Category software development

In a previous post, I described a few ways to use seeds in a Rails app. Here I want to bring to life the real challenges in using seeds and what I learned about seeds through a project’s life cycle.

As the project matured, our seeds.rb file became less used and poorly maintained. It used to be a reliable way to create a starter set of objects that would give a developer an easy way to see the app in action, without having to create those objects herself. Now maintaining it seemed like a waste of time.

We didn’t give up on it; we knew it was still useful, but we had to understand that it had a different purpose at different stages of the project and in different environments.

Before Production usage

Before the app was meant for production use by real users, seeds contained mock data meant to test edge cases and unlikely scenarios, with fake names and text. We needed feedback from an internal audience for confidence in the data schema and UI design. Seeds also provided a way to set up everything we needed to develop more involved features that required complicated data. We needed to create users with different levels of access, hierarchical object structures with multiple relationships, and reporting tools that sliced data in many ways.

During this period we worked to acquire realistic data. We asked our client for the exact things that will go into the database to get a clear idea of how our code and UI would interact with reality. We had no idea if our layout could accommodate long text blobs, how much we needed to truncate, or how many levels of abbreviation we needed for the same heading. Additionally, because the project had a large framework of objects and relationships, it was prudent to incorporate a realistic version of this framework into our seeds. Now we could run the app locally with all the data created up front, allowing us to focus on tweaking the app internals.

Preparing for Production

Before pushing to production, it helps to have at least one environment identical to your anticipated production environment. We always have at least two: development and staging. Development is for the development team to test changes in a production-like environment; staging is for the business owner or client to verify the changes. We also often create a demo environment meant to be identical to production, but with data slightly tailored to a specific customer or certain experimental features enabled.

Having multiple environments that resemble production allows us to test integration with other services upon which the app depends, like email sending, API calls, logging, and file upload services. You can seed these environments to get started, or you can copy another environment’s database.

When we launched staging our seeds still contained unrealistic data. Since we wanted to provide our client with the most realistic environment, we had him populate the staging database manually through an Admin portal. Whenever we needed a new field on the models in question, the client would manually populate that field on every object. This became so painful that we created an importer that accepted a comma-separated text file and create objects, saving the client hours (maybe days) of effort. If your app requires a large amount of data before you can launch, look into building an importer like this.

We planned to copy the staging environment’s database to production.
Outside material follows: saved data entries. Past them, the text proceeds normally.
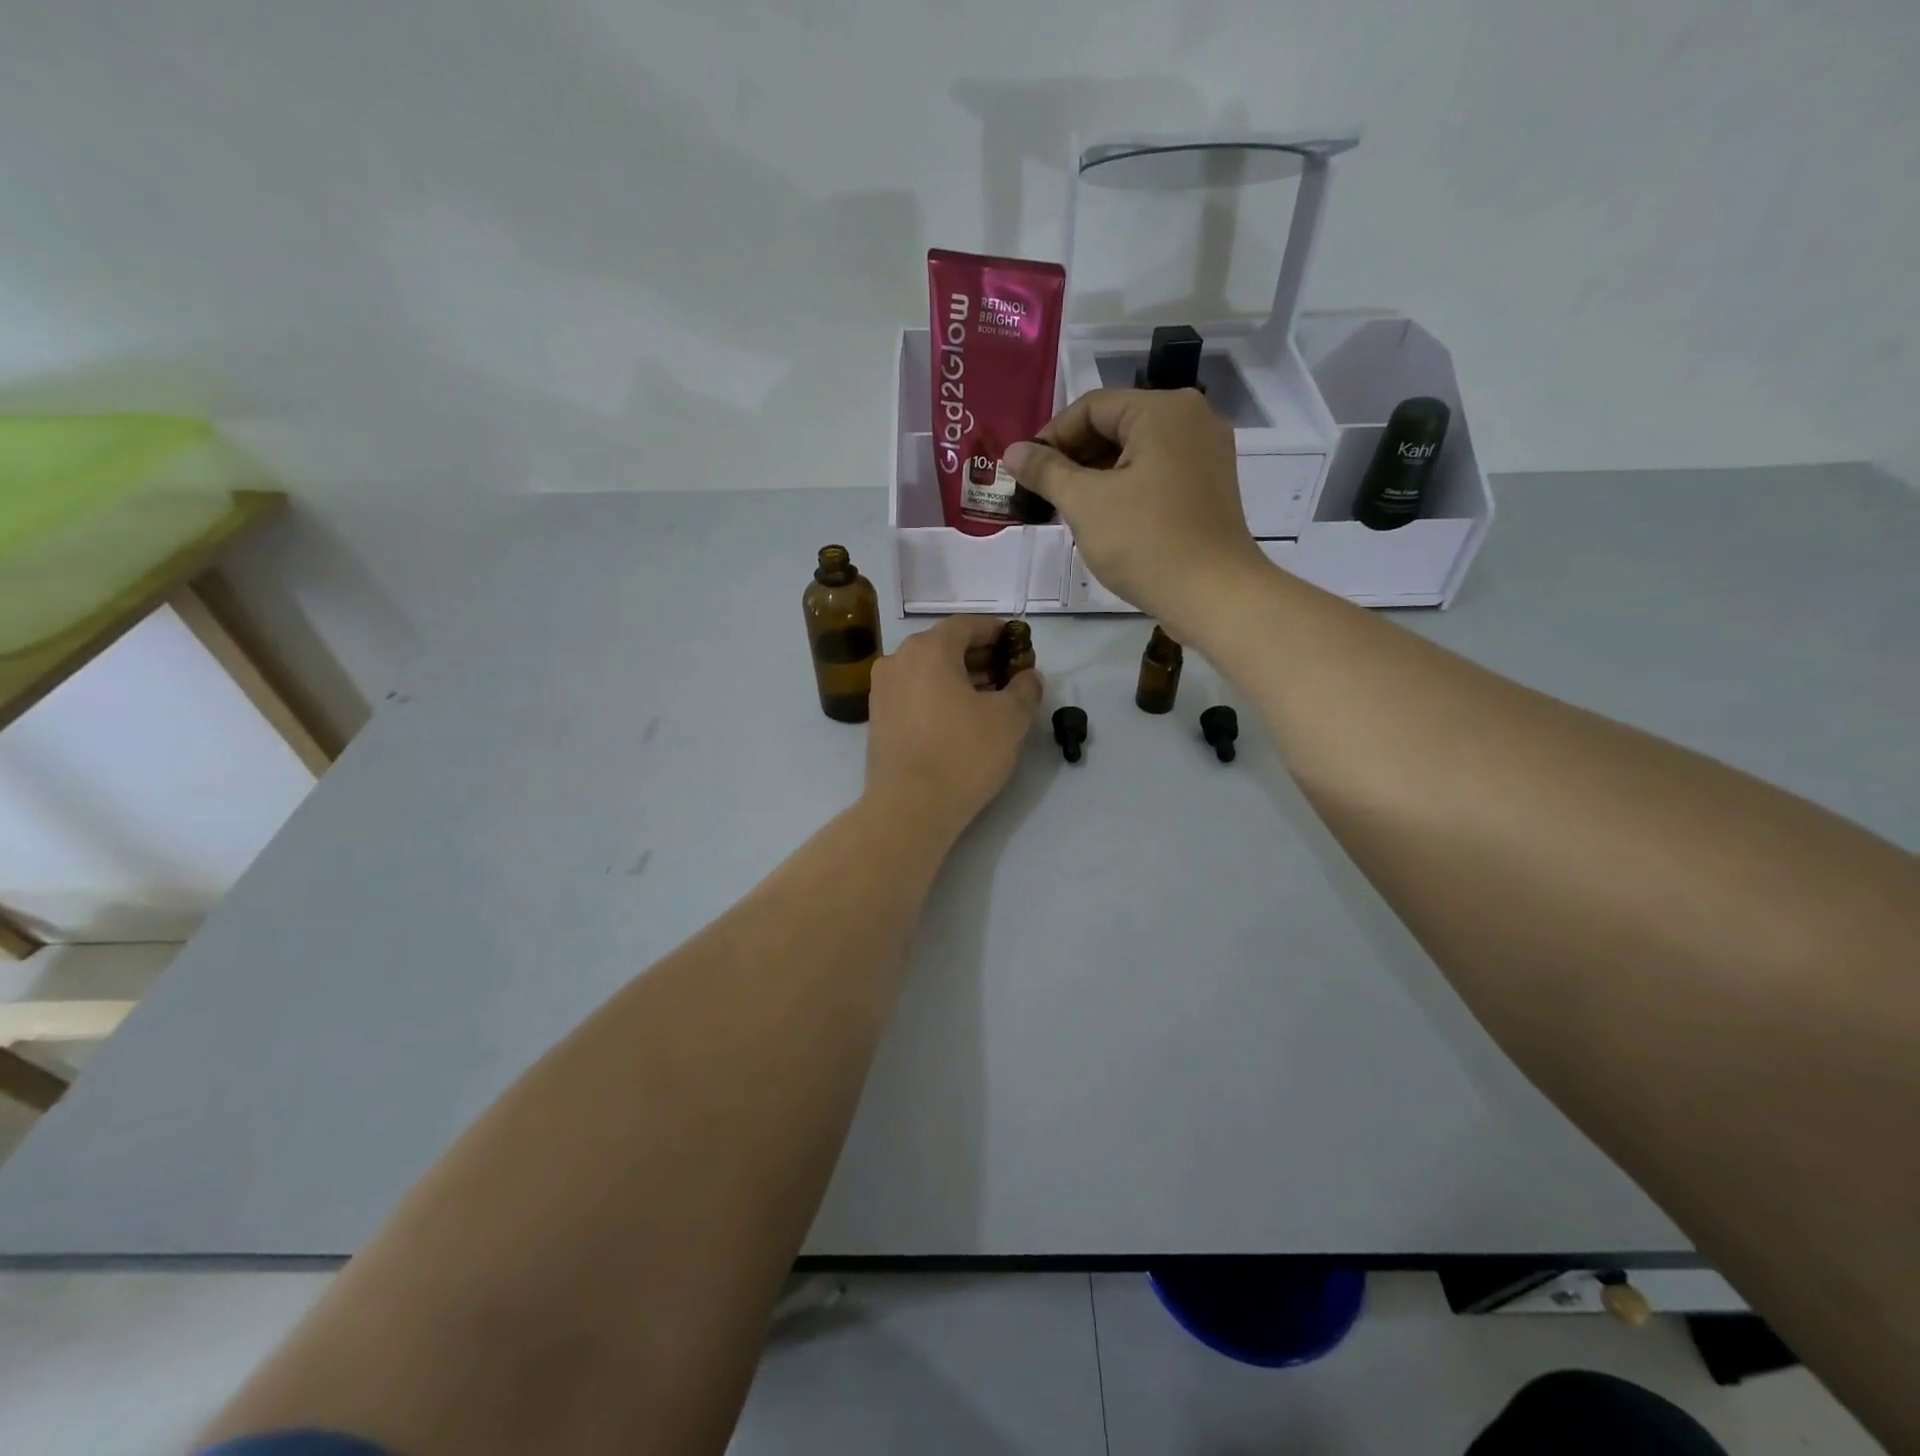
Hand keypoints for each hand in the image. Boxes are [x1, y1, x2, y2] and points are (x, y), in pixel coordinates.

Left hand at [864, 617, 1043, 836]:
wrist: (909, 808)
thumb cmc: (963, 754)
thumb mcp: (1010, 720)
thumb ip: (1025, 689)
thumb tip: (1028, 677)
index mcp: (928, 649)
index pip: (967, 625)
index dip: (996, 632)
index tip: (1018, 644)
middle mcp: (898, 661)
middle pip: (945, 647)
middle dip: (980, 656)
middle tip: (1009, 674)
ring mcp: (882, 690)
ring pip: (928, 672)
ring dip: (959, 678)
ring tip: (990, 698)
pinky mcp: (878, 719)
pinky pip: (914, 694)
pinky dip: (938, 696)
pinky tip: (961, 718)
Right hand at [1003, 389, 1269, 636]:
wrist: (1212, 595)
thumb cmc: (1145, 542)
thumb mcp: (1085, 503)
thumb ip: (1046, 471)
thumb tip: (1013, 451)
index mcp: (1163, 410)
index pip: (1091, 407)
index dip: (1052, 437)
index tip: (1026, 473)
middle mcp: (1192, 419)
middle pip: (1116, 425)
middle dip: (1074, 458)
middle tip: (1043, 494)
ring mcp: (1206, 453)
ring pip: (1135, 452)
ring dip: (1096, 476)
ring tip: (1067, 511)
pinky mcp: (1209, 486)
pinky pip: (1156, 473)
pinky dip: (1125, 488)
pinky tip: (1103, 519)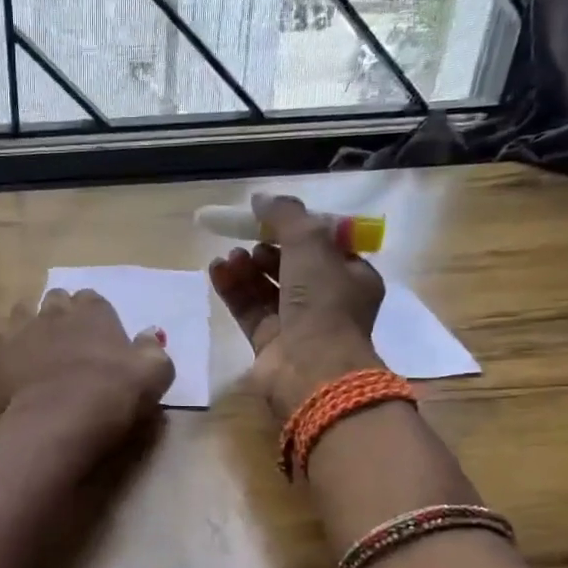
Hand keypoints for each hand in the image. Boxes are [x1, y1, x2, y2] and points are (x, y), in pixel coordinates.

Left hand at [0, 288, 174, 458]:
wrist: (61, 421)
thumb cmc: (112, 397)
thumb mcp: (153, 375)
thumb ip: (153, 350)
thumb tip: (150, 334)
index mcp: (96, 314)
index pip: (95, 303)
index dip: (96, 319)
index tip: (99, 339)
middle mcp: (58, 312)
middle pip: (59, 301)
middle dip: (63, 314)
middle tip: (69, 340)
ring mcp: (24, 328)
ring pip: (24, 309)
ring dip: (30, 316)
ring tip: (35, 334)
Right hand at [209, 194, 384, 417]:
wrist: (311, 369)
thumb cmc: (322, 302)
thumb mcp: (311, 244)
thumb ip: (286, 215)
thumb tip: (261, 199)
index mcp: (352, 278)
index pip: (325, 246)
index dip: (298, 230)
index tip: (271, 219)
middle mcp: (326, 301)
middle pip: (291, 266)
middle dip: (266, 250)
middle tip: (246, 240)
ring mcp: (296, 324)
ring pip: (266, 288)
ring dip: (247, 268)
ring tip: (229, 255)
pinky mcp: (268, 342)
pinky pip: (248, 308)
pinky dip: (233, 289)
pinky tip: (216, 271)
We let the client groom the data in staging as much as needed to make it realistic and production ready.

After Production

Finally production went live and started amassing data created by user interaction. Even if we had chosen to seed the production database rather than copy an existing one, our seeds would have become irrelevant to the production environment.

Repeat after me:

Once I have real data, I will never use seeds in production.

So what happens to seeds?

Seeds had significance up until we launched production. After that, seeds became outdated. As we built more migrations, the seed objects didn’t have the new attributes defined, and running the seed task produced errors. Updating seeds didn’t seem worth it because we had an importer or we could copy an existing database. I questioned the point of seeding ever again. But seeds are still useful for getting a starter environment up and running. We would appreciate having a working seeds.rb for new developers, and for accidental changes to the database that we’d rather not fix manually. I also like to create a bare environment less populated than production to see how the app behaves with less data.

At this stage of the project, seeds have only one environment where they matter: local development. We realized that the seeds file didn’t even need most of the objects that it created. We thinned it down to the bare minimum to make the app work, and one or two of each model that would populate parts of the UI with sample data. It turned out to be very little work and maintaining the seeds file is now cheap. Because seeds.rb is a ruby code representation of objects that you can build in a modular way, I think seeds are better to use in a team’s local development environments than a database copy.

The shrinking scope of your seeds.rb file shouldn’t lead to a crufty dusty unusable version as your project matures if you understand its purpose at different stages of your project. Keep those seeds alive or kill them, but don’t let them become dead weight.